Task objective:
Look through the data below and show every line that includes "might".

Stored data entries:

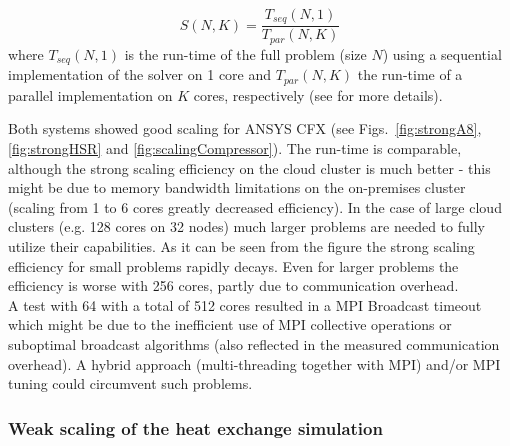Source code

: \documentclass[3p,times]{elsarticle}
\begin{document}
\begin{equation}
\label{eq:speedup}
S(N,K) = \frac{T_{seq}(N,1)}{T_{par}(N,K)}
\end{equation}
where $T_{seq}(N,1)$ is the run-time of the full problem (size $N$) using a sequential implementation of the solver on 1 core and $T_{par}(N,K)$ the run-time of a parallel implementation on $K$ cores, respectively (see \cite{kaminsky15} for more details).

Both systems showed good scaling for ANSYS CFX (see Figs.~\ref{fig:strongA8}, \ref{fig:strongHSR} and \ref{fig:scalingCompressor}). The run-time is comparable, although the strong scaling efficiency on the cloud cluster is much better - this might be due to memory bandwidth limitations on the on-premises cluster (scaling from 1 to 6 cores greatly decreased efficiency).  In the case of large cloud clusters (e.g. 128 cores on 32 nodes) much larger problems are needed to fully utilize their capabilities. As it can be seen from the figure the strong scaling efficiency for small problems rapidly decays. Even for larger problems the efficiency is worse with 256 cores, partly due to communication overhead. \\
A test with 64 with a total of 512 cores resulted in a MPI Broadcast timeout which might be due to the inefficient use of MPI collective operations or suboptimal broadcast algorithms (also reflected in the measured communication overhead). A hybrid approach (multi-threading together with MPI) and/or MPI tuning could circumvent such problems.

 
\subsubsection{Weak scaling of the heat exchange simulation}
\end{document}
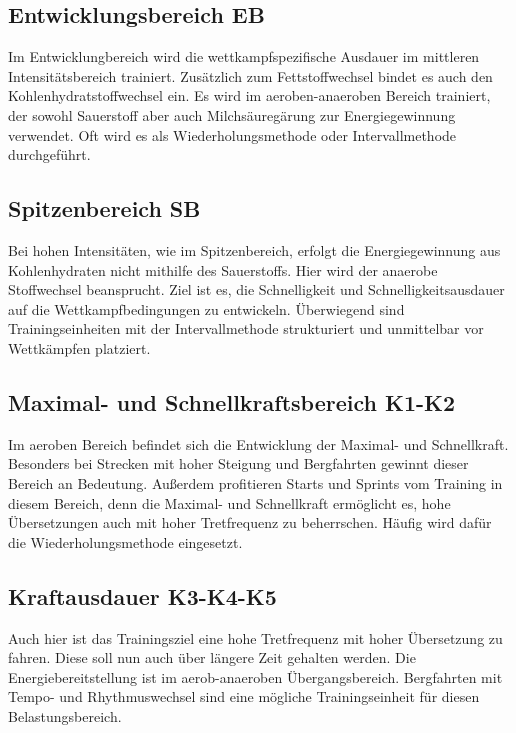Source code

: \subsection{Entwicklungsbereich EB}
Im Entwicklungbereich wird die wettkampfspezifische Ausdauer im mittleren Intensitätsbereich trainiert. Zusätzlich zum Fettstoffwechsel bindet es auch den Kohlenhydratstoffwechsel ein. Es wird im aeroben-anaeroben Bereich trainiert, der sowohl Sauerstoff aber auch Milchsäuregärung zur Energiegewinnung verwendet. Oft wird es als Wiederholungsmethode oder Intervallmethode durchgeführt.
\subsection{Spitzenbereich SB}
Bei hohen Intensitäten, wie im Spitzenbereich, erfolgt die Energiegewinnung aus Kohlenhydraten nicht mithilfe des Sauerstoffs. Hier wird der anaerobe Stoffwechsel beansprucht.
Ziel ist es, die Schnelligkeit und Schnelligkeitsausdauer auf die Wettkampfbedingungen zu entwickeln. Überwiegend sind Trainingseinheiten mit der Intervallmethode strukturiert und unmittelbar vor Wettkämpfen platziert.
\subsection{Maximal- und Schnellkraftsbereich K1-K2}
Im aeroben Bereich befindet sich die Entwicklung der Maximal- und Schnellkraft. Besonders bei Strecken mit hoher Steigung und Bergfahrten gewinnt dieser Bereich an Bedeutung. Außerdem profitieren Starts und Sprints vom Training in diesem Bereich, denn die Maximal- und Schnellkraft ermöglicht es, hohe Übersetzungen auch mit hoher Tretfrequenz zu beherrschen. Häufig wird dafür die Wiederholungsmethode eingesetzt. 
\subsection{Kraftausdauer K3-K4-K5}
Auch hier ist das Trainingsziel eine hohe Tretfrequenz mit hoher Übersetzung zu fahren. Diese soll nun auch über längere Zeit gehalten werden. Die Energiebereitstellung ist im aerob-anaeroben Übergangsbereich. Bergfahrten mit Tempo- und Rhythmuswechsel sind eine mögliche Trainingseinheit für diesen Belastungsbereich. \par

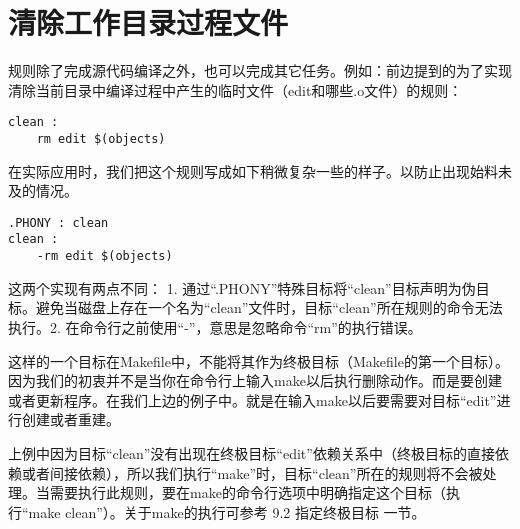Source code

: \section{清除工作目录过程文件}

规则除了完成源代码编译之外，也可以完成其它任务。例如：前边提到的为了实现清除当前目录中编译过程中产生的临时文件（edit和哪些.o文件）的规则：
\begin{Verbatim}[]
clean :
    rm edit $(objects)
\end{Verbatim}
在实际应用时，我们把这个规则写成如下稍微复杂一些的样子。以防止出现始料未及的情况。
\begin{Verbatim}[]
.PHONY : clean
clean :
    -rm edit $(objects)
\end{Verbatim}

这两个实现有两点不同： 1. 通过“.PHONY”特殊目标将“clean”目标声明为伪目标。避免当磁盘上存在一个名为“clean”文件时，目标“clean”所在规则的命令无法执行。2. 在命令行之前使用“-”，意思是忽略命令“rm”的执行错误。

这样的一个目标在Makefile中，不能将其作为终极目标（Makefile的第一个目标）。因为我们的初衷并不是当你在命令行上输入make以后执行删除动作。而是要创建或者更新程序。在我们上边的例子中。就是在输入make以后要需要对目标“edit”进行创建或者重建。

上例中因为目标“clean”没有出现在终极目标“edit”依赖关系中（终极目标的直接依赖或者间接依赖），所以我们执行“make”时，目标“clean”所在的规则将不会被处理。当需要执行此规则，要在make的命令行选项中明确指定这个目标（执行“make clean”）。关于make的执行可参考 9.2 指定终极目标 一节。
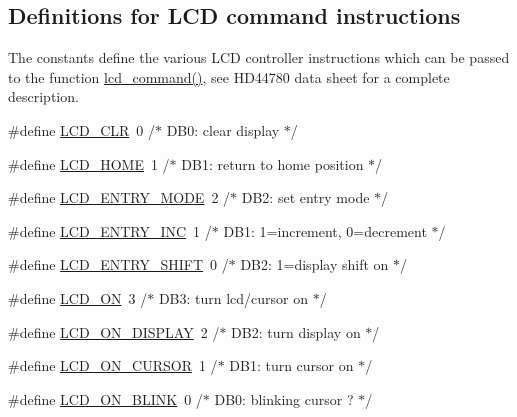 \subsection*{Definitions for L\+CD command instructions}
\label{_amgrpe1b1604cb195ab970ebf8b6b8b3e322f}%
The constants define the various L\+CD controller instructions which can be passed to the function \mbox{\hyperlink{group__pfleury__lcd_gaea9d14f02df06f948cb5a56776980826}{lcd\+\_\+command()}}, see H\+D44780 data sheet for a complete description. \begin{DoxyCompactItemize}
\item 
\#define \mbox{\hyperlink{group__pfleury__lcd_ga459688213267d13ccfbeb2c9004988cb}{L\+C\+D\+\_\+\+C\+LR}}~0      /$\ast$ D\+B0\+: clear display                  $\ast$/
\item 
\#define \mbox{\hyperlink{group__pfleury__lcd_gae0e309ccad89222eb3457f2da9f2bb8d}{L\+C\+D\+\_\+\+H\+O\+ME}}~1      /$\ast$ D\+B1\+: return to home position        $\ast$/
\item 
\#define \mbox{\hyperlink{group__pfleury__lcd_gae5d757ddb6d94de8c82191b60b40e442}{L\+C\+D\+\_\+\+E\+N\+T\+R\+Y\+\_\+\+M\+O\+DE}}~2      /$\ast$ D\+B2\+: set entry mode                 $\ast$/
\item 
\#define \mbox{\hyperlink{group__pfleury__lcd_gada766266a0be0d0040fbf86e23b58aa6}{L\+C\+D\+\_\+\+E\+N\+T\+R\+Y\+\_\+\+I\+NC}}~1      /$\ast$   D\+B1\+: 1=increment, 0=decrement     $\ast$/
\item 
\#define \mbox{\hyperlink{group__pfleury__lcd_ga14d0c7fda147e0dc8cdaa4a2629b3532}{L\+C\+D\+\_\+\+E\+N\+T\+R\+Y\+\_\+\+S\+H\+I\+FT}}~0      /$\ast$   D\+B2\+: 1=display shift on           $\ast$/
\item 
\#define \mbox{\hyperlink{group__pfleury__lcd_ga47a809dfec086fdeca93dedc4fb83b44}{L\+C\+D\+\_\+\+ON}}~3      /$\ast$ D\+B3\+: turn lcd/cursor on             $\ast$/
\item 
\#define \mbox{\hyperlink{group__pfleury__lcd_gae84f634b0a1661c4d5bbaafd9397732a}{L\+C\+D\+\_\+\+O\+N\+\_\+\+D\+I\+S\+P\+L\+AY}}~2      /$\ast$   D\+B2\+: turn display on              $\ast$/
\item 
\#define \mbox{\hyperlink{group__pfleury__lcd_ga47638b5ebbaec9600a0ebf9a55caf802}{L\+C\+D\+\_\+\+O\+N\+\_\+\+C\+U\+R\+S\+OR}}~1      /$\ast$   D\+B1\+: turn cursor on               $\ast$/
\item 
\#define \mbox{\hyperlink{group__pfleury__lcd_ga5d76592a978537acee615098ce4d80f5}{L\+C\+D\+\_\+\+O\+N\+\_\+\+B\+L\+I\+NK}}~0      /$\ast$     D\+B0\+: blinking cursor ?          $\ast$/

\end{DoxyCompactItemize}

Task output:
Both systems showed good scaling for ANSYS CFX (see Figs.~\ref{fig:strongA8}, \ref{fig:strongHSR} and \ref{fig:scalingCompressor}). The run-time is comparable, although the strong scaling efficiency on the cloud cluster is much better - this might be due to memory bandwidth limitations on the on-premises cluster (scaling from 1 to 6 cores greatly decreased efficiency).  In the case of large cloud clusters (e.g. 128 cores on 32 nodes) much larger problems are needed to fully utilize their capabilities. As it can be seen from the figure the strong scaling efficiency for small problems rapidly decays. Even for larger problems the efficiency is worse with 256 cores, partly due to communication overhead. \\
A test with 64 with a total of 512 cores resulted in a MPI Broadcast timeout which might be due to the inefficient use of MPI collective operations or suboptimal broadcast algorithms (also reflected in the measured communication overhead). A hybrid approach (multi-threading together with MPI) and/or MPI tuning could circumvent such problems.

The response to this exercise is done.